Union (Combining Sets)

# Create two sets
fruits = HashSet()
fruits.add("apple")
fruits.add("banana")
fruits.add("cherry")

citrus = HashSet()
citrus.add("orange")
citrus.add("lemon")
citrus.add("lime")

# Union - elements from both sets
all_fruits = fruits.union(citrus)
print(all_fruits.size())  # 6
print("apple" in all_fruits)   # True
print("orange" in all_fruits)  # True

# Using | operator
all_fruits2 = fruits | citrus
print(all_fruits == all_fruits2)  # True

# In-place union
fruits |= citrus
print(fruits.size())  # 6 (fruits now contains all elements)

Intersection (Common Elements)

# Create overlapping sets
set1 = HashSet()
set1.add("red")
set1.add("green")
set1.add("blue")

set2 = HashSet()
set2.add("blue")
set2.add("yellow")
set2.add("green")

# Intersection - common elements only
common = set1.intersection(set2)
print(common.size())      # 2
print("green" in common)  # True
print("blue" in common)   # True
print("red" in common)    # False

# Using & operator
common2 = set1 & set2
print(common == common2)  # True

# In-place intersection
set1 &= set2
print(set1.size())  # 2 (set1 now contains only common elements)

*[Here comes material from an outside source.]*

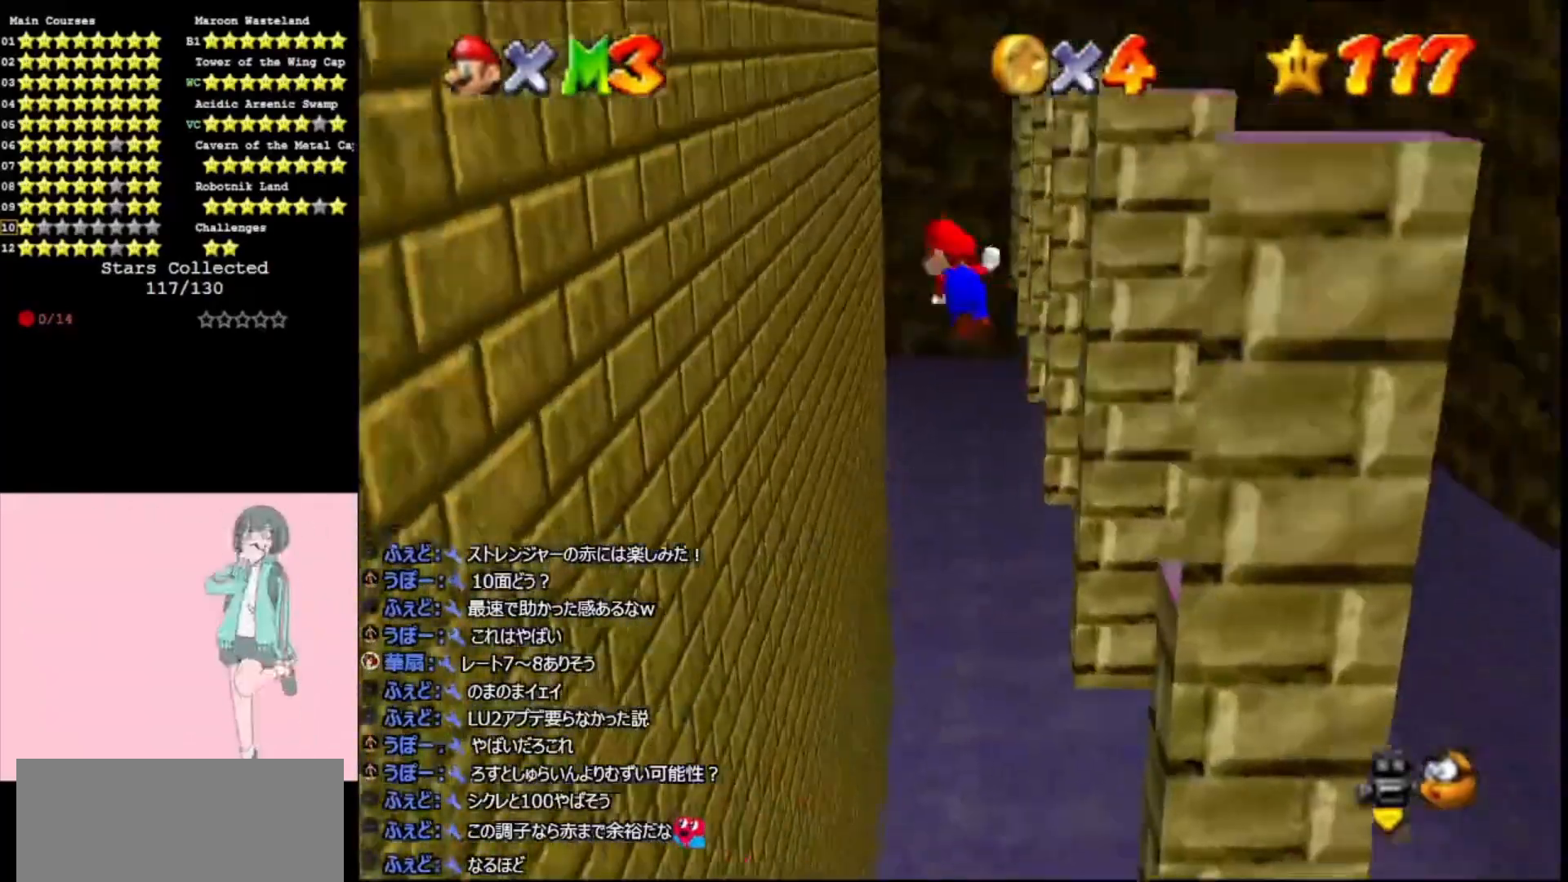
{"buttons": [], "left_stick": "left", "events": []}
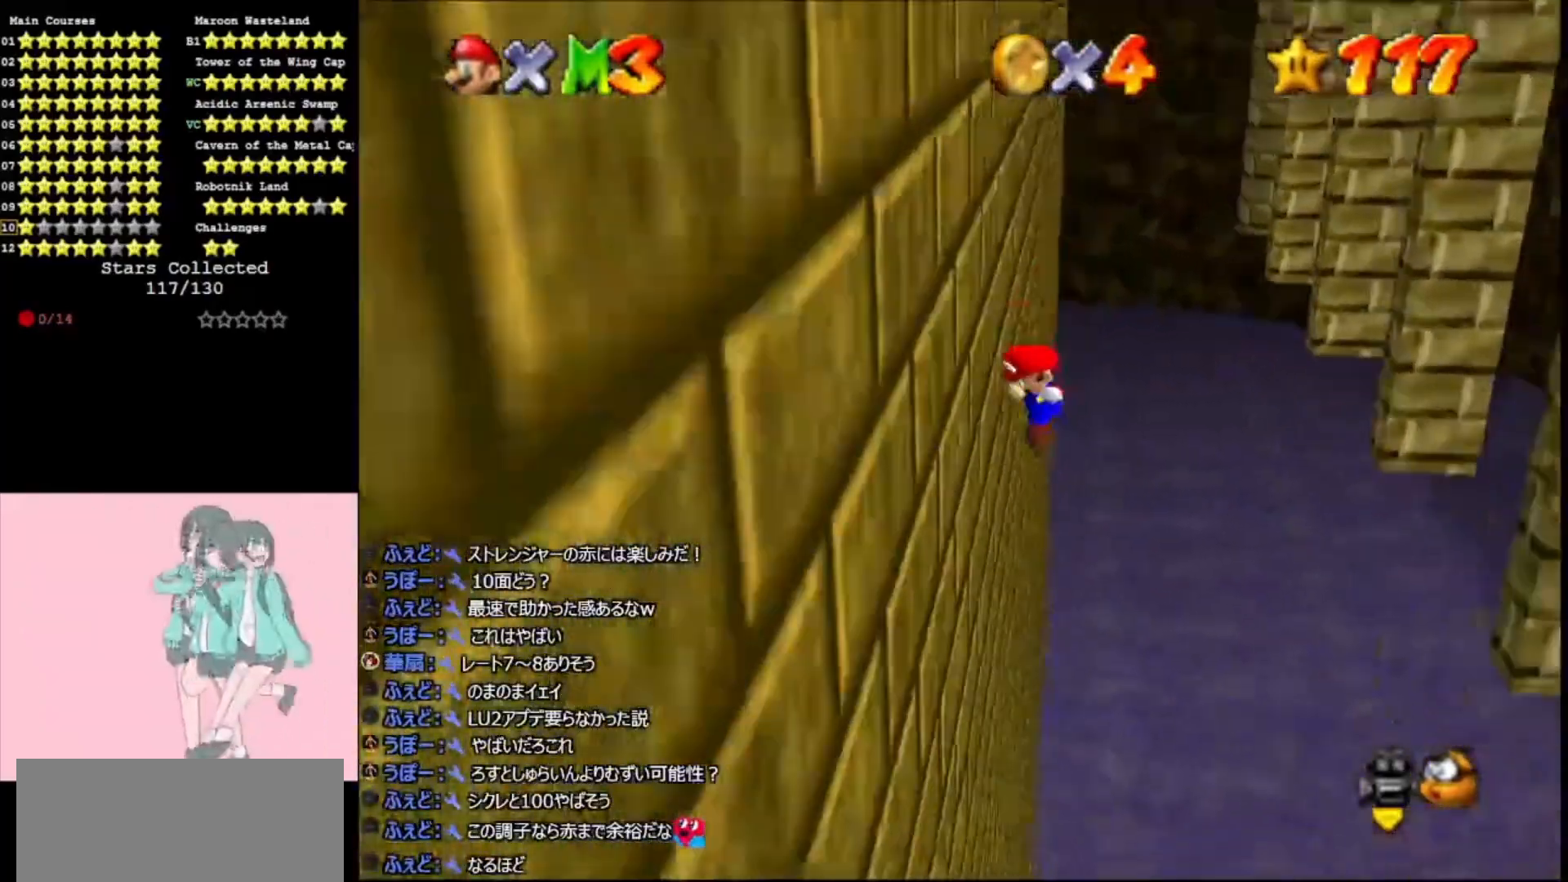
{"buttons": [], "left_stick": "up", "events": [[67, "left_stick", "up-right"], [100, "A", "down"], [100, "C_LEFT", "down"], [167, "left_stick", "up"], [267, "C_LEFT", "up"], [300, "A", "up"]]}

Difference (Elements in One Set but Not Another)

# Create sets with some overlap
animals = HashSet()
animals.add("cat")
animals.add("dog")
animals.add("bird")
animals.add("fish")

pets = HashSet()
pets.add("cat")
pets.add("dog")
pets.add("hamster")

# Difference - elements in animals but not in pets
wild_animals = animals.difference(pets)
print(wild_animals.size())     # 2
print("bird" in wild_animals)  # True
print("fish" in wild_animals)  # True
print("cat" in wild_animals)   # False

# Using - operator
wild_animals2 = animals - pets
print(wild_animals == wild_animals2)  # True

# In-place difference
animals -= pets
print(animals.size())  # 2 (animals now excludes pets)

Symmetric Difference (Elements in Either Set but Not Both)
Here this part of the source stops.